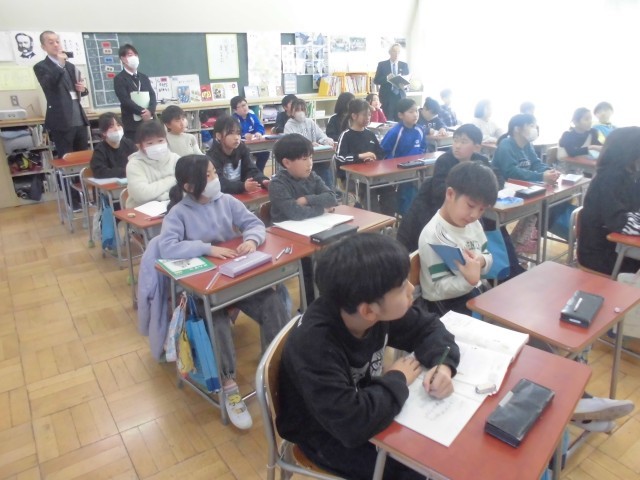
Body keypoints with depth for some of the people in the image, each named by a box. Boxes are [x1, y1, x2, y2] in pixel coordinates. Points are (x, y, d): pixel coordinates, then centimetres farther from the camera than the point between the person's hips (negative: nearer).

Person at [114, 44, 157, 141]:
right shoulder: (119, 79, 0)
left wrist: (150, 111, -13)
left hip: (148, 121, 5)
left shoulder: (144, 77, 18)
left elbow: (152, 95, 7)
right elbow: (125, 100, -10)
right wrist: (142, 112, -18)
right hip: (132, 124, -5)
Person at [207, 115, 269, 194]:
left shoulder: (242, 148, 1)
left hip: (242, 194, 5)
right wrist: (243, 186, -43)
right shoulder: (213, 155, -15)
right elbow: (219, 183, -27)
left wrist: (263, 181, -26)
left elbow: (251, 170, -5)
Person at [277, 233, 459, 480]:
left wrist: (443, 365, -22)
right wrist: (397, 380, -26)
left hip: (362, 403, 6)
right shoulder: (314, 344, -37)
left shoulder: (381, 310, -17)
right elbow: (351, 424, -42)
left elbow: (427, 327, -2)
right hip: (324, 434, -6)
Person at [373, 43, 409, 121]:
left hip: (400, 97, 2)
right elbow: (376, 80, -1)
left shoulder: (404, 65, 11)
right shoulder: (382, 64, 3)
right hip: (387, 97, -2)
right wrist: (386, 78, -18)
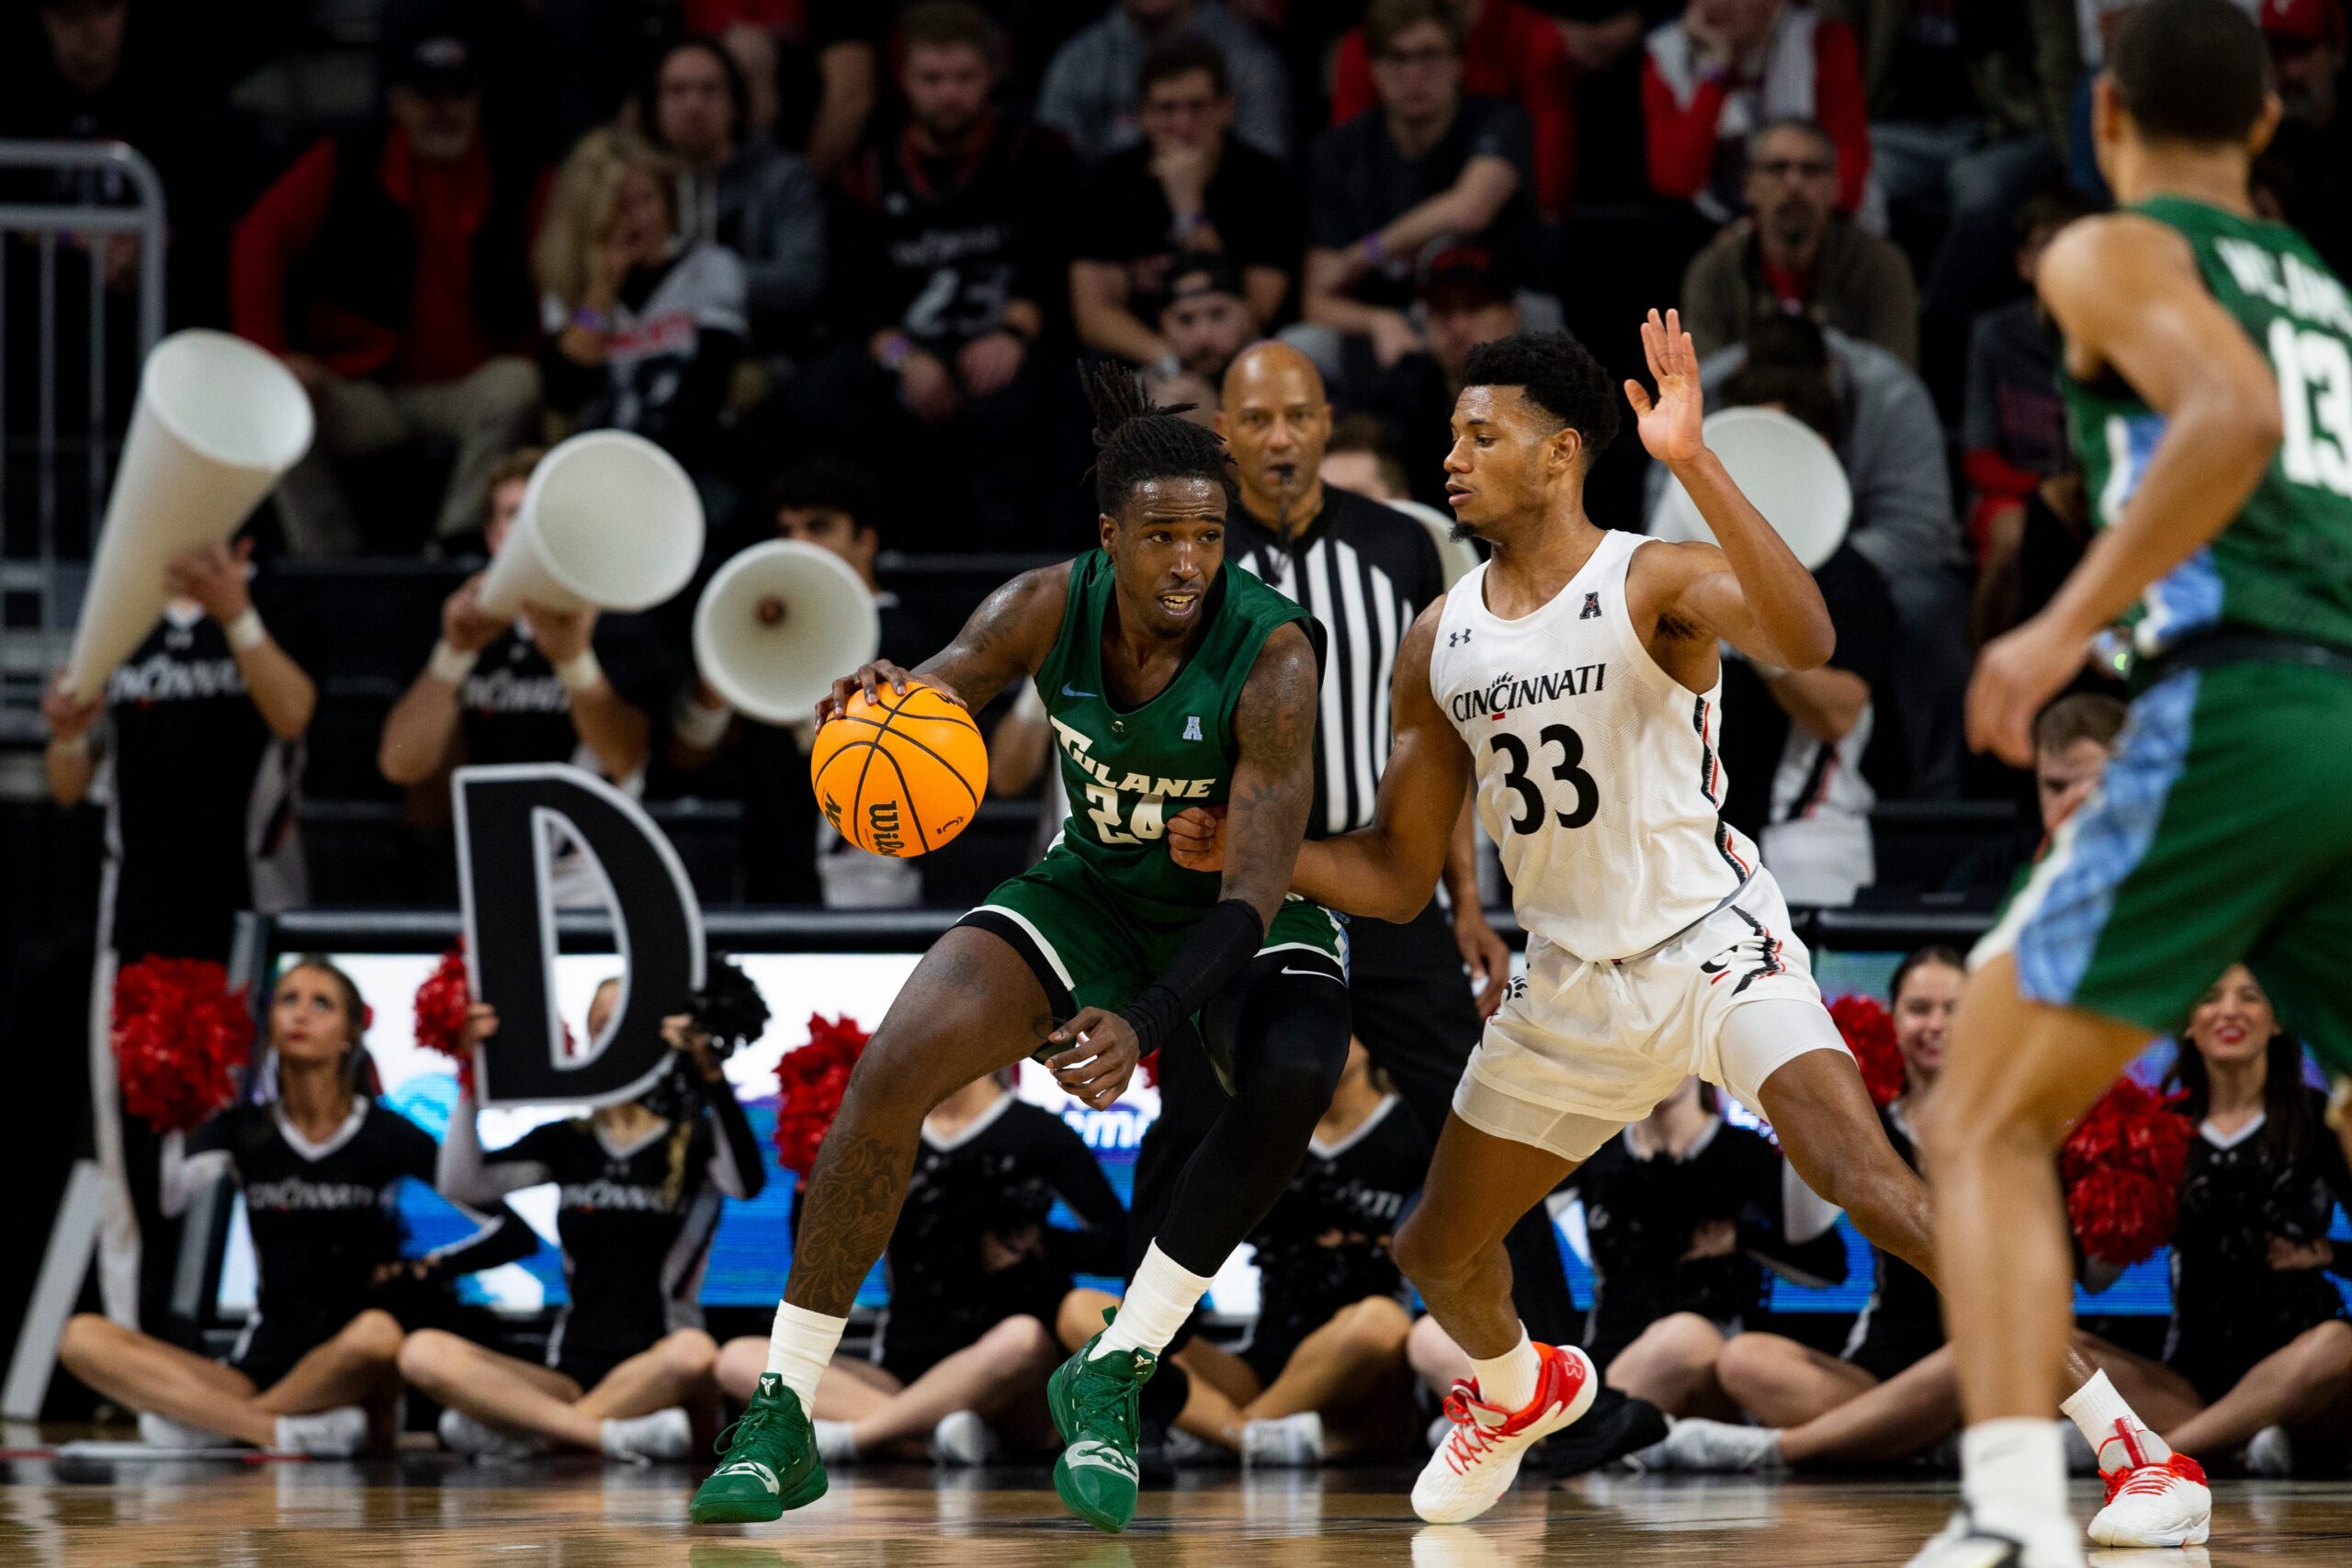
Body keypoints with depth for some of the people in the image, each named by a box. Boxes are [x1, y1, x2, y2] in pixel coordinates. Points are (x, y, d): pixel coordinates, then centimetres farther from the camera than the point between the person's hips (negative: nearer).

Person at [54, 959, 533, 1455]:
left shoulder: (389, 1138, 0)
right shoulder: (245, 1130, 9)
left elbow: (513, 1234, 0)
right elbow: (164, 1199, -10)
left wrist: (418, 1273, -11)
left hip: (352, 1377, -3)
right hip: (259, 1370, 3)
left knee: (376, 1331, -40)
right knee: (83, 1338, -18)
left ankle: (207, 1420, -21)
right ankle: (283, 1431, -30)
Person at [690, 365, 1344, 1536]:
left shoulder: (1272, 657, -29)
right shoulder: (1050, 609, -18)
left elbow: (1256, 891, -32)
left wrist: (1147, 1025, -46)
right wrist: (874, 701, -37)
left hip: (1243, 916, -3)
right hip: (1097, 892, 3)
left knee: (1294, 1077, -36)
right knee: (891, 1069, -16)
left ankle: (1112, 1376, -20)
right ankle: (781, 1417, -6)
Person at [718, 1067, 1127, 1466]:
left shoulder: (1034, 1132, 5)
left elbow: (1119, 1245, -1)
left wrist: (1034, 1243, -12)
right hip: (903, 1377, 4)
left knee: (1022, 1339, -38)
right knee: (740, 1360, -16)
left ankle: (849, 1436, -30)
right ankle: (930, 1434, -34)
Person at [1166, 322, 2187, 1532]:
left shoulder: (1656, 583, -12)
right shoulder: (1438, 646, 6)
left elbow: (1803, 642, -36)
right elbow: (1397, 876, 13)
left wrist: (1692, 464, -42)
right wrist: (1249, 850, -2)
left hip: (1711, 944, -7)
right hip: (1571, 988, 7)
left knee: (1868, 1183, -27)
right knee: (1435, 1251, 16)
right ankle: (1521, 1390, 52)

--- --- ---

What to do — Copy all the rows above line for line, leaving out the pictures.

Task solution —
Body keypoints with depth for some of the people in the image, each named by a box. Boxes are [x1, y1, x2, y2] in pixel coordinates. Points are (x, y, d): pixel coordinates, then centimetres farther from the camera than the point between the person's hips (negative: nearer).

Person at [114, 44, 157, 141]:
right shoulder: (119, 79, 0)
left wrist: (150, 111, -13)
left hip: (148, 121, 5)
left shoulder: (144, 77, 18)
left elbow: (152, 95, 7)
right elbow: (125, 100, -10)
right wrist: (142, 112, -18)
right hip: (132, 124, -5)
Person at [207, 115, 269, 194]:
left shoulder: (242, 148, 1)
left hip: (242, 194, 5)
right wrist: (243, 186, -43)
right shoulder: (213, 155, -15)
right elbow: (219, 183, -27)
left wrist: (263, 181, -26)
left elbow: (251, 170, -5)
Person at [277, 233, 459, 480]:
left wrist: (443, 365, -22)
right wrist: (397, 380, -26)
left hip: (362, 403, 6)
right shoulder: (314, 344, -37)
left shoulder: (381, 310, -17)
right elbow: (351, 424, -42)
left elbow: (427, 327, -2)
right hip: (324, 434, -6)
Person at [373, 43, 409, 121]:
left hip: (400, 97, 2)
right elbow: (376, 80, -1)
left shoulder: (404, 65, 11)
right shoulder: (382, 64, 3)
right hip: (387, 97, -2)
right wrist: (386, 78, -18)
Body keypoints with depth for some of the people in the image, each named by a box. Boxes are [x1, y1, x2, y2] in pixel coordinates. Points are (x, y, d): pixel coordinates, then centimetres farther from the camera than the point between the person's hips (negative: nearer).

Person at [54, 959, 533, 1455]:
left shoulder: (389, 1138, 0)
right shoulder: (245, 1130, 9)
left elbow: (513, 1234, 0)
right elbow: (164, 1199, -10)
left wrist: (418, 1273, -11)
left hip: (352, 1377, -3)
right hip: (259, 1370, 3)
left knee: (376, 1331, -40)
right knee: (83, 1338, -18)
left ankle: (207, 1420, -21)
right ankle: (283, 1431, -30)
Person at [690, 365, 1344, 1536]:
left shoulder: (1272, 657, -29)
right shoulder: (1050, 609, -18)
left elbow: (1256, 891, -32)
left wrist: (1147, 1025, -46)
right wrist: (874, 701, -37)
left hip: (1243, 916, -3)
right hip: (1097, 892, 3)
left knee: (1294, 1077, -36)
right knee: (891, 1069, -16)
left ankle: (1112, 1376, -20)
right ankle: (781, 1417, -6)
Person at [718, 1067, 1127, 1466]:
left shoulder: (1034, 1132, 5)
left elbow: (1119, 1245, -1)
left wrist: (1034, 1243, -12)
right hip: (903, 1377, 4)
left knee: (1022, 1339, -38)
right knee: (740, 1360, -16)
left ankle: (849, 1436, -30)
right ankle: (930, 1434, -34)
Person at [1166, 322, 2187, 1532]:
left shoulder: (1656, 583, -12)
right shoulder: (1438, 646, 6)
left elbow: (1803, 642, -36)
right elbow: (1397, 876, 13)
left wrist: (1692, 464, -42)
right wrist: (1249, 850, -2)
left hip: (1711, 944, -7)
right hip: (1571, 988, 7)
left knee: (1868, 1183, -27)
right knee: (1435, 1251, 16)
right ankle: (1521, 1390, 52)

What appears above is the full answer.